Hyundai latest carmaker to announce price hikes
20 Sep 2013
Hyundai Motor India Ltd today said it would hike prices by up to Rs20,000 from 1 October across all models except the newly-launched compact car Grand i10, to offset the impact of the rupee depreciation and rising input costs.
"We will be increasing the prices from October 1 by Rs4,000 to Rs20,000 across models except the Hyundai Grand which has been recently launched at an aggressive introductory price," HMIL senior vice president, sales and marketing, Rakesh Srivastava said in a statement from New Delhi.
Elaborating the reasons for the price hike, he said, "The rupee depreciation and inflationary trends have impacted our input costs. We have been absorbing most of the costs but now we are compelled to consider the price increase."
The South Korean carmaker sells a range of vehicles in India starting from the entry level compact car Eon to high-end sports utility vehicle Santa Fe.
While the Eon costs between Rs2.85 lakh and Rs3.91 lakh in Delhi, the Santa Fe is priced at Rs23.40 lakh to Rs 26.49 lakh.

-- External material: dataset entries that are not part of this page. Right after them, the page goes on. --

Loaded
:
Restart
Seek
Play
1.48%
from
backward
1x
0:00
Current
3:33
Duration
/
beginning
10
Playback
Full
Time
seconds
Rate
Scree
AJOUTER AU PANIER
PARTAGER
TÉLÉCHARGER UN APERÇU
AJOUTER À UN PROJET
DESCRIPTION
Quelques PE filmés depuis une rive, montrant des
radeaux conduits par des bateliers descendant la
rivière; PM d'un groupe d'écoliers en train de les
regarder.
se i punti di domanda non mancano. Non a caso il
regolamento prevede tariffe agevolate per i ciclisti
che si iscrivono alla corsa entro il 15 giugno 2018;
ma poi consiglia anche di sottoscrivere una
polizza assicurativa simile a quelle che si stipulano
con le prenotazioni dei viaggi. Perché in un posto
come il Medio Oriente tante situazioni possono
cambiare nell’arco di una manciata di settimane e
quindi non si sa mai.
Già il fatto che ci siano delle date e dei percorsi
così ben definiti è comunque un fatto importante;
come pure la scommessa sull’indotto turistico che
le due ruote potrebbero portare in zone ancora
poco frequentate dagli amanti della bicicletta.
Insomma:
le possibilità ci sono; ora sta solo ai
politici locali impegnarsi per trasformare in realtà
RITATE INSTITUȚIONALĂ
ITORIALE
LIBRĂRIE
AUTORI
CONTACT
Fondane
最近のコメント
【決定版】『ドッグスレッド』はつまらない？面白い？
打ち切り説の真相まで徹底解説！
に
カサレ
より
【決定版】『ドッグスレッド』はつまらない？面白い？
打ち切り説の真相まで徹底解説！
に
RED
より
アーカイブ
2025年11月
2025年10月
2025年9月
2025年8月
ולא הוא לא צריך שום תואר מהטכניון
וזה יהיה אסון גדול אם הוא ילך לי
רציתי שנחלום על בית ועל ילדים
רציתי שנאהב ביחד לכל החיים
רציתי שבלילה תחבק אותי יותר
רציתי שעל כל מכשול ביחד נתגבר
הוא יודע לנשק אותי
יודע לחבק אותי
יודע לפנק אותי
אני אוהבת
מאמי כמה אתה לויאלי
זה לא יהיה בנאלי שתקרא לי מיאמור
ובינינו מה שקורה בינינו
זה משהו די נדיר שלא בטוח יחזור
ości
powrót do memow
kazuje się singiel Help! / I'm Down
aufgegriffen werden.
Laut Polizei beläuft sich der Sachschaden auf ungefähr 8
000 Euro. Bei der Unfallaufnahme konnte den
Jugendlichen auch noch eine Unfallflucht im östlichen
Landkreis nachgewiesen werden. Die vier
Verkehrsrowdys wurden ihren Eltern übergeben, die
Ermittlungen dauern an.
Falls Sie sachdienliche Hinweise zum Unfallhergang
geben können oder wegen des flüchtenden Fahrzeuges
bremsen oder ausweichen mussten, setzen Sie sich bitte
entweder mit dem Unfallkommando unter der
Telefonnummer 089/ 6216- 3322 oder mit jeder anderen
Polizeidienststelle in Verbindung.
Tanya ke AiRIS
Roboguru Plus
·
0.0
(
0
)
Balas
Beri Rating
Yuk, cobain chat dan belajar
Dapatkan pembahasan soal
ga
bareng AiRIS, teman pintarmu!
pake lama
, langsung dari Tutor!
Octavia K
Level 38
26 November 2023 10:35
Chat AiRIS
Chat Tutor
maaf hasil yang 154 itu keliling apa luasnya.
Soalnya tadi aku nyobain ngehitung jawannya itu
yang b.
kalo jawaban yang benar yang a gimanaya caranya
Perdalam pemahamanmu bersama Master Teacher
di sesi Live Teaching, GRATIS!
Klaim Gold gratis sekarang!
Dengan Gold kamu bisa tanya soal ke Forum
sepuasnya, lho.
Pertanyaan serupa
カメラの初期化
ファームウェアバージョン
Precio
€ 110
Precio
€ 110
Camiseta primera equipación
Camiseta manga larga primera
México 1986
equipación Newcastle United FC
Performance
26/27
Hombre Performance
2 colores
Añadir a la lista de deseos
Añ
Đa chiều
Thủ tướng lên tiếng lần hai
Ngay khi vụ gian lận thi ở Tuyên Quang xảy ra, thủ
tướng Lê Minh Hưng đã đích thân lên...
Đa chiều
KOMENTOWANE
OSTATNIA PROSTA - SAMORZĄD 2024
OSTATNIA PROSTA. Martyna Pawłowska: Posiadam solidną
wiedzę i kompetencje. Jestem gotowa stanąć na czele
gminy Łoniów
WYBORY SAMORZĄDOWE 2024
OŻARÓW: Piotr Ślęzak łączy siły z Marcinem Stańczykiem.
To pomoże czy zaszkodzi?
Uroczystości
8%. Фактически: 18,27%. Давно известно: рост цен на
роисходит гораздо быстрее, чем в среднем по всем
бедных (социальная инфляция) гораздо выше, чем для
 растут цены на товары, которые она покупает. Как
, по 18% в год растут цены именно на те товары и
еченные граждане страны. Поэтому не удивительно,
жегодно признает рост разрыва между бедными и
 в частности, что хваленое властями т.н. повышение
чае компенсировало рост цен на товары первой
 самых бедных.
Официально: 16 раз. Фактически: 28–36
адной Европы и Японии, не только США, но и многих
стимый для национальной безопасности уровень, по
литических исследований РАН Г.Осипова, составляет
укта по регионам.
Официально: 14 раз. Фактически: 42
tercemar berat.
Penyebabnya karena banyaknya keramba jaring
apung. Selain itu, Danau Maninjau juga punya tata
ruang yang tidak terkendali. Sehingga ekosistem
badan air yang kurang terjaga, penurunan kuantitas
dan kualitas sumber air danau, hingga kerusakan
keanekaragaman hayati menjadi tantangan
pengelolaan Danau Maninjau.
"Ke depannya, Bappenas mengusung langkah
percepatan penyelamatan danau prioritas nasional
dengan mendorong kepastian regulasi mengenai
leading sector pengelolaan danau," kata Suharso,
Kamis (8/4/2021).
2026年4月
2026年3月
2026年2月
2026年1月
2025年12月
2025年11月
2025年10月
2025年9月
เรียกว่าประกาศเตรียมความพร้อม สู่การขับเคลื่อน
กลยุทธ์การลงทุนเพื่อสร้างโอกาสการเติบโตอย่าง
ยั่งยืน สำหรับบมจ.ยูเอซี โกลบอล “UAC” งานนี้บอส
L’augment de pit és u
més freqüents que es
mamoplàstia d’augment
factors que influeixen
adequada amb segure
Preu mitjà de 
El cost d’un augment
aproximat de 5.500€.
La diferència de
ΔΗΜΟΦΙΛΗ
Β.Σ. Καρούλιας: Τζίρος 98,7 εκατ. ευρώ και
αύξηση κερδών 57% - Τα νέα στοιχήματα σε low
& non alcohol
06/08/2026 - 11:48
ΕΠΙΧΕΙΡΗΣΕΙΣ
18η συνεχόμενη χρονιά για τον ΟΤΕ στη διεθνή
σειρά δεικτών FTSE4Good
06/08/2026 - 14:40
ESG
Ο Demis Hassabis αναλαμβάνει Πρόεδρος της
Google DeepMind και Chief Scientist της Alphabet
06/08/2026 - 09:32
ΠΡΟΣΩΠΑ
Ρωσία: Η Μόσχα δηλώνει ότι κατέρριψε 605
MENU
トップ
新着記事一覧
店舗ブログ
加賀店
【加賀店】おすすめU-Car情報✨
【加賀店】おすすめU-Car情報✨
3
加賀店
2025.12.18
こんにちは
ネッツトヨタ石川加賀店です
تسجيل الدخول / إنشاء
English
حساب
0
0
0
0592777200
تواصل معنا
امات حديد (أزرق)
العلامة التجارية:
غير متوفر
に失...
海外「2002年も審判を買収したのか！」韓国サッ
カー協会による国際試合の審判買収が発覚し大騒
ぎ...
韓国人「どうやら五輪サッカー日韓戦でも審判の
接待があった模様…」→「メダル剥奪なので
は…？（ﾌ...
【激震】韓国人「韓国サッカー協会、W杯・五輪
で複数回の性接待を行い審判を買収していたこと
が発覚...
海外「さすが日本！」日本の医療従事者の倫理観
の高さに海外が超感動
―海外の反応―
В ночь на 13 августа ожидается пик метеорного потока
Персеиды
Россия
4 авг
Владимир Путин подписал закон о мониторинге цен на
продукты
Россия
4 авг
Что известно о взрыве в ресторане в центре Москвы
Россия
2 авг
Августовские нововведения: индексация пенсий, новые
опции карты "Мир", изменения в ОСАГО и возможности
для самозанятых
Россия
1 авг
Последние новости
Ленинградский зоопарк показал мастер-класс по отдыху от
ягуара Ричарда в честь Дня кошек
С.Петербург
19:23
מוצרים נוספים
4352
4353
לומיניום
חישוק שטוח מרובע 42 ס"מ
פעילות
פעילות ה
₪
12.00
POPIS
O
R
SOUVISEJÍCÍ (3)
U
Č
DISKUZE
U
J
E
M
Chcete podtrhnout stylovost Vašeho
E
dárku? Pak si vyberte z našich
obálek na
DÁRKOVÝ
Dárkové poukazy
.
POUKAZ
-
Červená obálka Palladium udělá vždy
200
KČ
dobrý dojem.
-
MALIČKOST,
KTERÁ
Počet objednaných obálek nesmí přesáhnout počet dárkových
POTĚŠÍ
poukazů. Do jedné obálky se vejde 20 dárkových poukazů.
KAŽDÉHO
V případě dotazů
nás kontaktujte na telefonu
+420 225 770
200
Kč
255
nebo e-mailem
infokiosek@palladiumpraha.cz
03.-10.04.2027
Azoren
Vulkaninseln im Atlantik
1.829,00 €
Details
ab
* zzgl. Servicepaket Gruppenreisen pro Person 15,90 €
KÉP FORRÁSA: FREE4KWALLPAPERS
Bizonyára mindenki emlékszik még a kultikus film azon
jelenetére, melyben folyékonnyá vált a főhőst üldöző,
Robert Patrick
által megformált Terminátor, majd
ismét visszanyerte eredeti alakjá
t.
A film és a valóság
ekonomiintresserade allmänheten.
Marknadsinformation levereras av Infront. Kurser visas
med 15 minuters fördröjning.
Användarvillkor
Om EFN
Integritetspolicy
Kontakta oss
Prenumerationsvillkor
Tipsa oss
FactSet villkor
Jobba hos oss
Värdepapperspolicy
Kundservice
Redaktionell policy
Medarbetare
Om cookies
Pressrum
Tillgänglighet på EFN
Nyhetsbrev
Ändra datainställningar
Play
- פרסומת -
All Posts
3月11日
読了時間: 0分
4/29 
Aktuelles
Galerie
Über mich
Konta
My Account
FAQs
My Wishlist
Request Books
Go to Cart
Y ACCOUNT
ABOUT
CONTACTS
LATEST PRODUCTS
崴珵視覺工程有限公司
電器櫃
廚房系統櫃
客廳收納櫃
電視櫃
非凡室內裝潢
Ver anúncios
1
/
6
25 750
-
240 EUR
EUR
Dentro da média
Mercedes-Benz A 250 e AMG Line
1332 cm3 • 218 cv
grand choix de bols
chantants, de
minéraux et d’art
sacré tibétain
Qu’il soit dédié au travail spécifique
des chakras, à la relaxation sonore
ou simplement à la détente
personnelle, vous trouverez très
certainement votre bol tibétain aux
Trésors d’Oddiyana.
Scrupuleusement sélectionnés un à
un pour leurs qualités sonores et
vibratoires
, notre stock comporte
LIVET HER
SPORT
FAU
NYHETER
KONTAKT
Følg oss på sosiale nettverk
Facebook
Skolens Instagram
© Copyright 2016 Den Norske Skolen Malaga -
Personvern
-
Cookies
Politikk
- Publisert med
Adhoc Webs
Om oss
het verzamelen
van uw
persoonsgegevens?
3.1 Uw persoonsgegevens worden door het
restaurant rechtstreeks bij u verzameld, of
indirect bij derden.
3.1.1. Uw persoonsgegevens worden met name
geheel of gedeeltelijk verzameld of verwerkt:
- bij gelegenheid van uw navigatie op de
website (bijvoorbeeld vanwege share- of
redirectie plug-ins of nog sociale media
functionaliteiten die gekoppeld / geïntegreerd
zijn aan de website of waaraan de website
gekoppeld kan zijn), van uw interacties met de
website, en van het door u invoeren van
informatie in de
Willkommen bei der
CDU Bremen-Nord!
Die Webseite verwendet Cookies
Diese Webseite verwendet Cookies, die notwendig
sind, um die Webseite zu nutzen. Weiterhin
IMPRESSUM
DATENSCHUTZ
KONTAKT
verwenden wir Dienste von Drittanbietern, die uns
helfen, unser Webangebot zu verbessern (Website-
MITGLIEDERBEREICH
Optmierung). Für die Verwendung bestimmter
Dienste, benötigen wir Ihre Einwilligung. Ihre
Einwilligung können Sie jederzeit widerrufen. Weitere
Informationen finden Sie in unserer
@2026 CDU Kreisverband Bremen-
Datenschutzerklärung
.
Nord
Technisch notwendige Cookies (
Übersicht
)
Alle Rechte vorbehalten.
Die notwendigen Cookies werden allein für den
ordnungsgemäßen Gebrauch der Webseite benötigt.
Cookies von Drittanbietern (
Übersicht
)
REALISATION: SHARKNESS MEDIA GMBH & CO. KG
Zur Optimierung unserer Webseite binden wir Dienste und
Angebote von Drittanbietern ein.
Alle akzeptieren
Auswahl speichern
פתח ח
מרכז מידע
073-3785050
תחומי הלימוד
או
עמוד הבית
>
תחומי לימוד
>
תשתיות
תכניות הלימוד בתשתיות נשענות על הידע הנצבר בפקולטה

On Tuesday, Toyota Kirloskar Motor had announced it would hike prices of key models by up to Rs24,000 with effect from 21 September to partly offset higher cost of raw materials and rupee depreciation.
Earlier this month, Ford India had hiked prices by 1-5 per cent on different models with immediate effect to offset rising input costs.
Last month, German luxury car maker Mercedes-Benz had hiked prices of its entire range in India by up to 4.5 per cent from 1 September to partly offset impact of rupee depreciation and higher import duties.
General Motors India had also hiked the price of its three models by up to Rs10,000 from the first week of September.
Earlier, BMW group had raised the price of its products across models, including the Mini, by up to 5 per cent. In July, Audi had also hiked prices across its models in India by up to 4 per cent.
Although the rupee has recovered some ground against the dollar in the past few days, it has depreciated for a prolonged period. It has weakened over 17 per cent against the dollar since April, pushing up import and input costs.